# What is required:
Count the lines in the entries below that contain the string "path", treating uppercase and lowercase letters as different. Reply with the number alone.

# Records supplied:
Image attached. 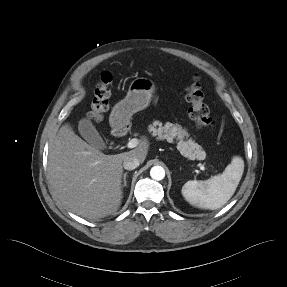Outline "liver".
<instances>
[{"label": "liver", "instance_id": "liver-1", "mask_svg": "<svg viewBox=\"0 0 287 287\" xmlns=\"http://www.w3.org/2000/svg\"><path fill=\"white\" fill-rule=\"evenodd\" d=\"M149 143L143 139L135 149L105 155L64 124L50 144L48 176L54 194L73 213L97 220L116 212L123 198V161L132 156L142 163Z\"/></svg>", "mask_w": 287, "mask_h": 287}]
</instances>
--
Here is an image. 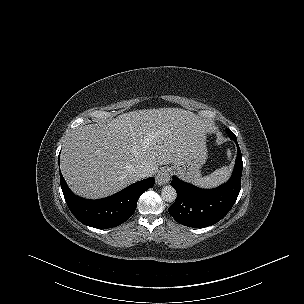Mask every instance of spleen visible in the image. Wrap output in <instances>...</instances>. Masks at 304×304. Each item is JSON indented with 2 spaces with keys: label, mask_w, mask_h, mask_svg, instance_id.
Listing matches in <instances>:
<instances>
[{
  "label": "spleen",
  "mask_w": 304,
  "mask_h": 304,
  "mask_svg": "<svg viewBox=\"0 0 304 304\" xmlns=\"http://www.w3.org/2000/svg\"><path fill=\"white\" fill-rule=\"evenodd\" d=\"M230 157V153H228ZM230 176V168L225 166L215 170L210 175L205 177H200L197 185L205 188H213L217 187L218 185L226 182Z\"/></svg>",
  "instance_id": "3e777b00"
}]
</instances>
--
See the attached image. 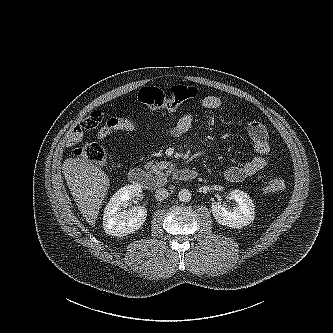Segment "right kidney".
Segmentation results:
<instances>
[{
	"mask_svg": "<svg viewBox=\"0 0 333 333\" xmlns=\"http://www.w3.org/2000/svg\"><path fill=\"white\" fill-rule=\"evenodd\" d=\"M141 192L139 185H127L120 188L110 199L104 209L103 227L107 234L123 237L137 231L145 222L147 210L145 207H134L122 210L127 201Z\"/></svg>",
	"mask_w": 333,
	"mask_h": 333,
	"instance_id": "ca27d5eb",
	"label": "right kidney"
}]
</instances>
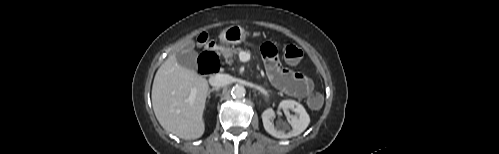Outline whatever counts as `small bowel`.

# Reply:
3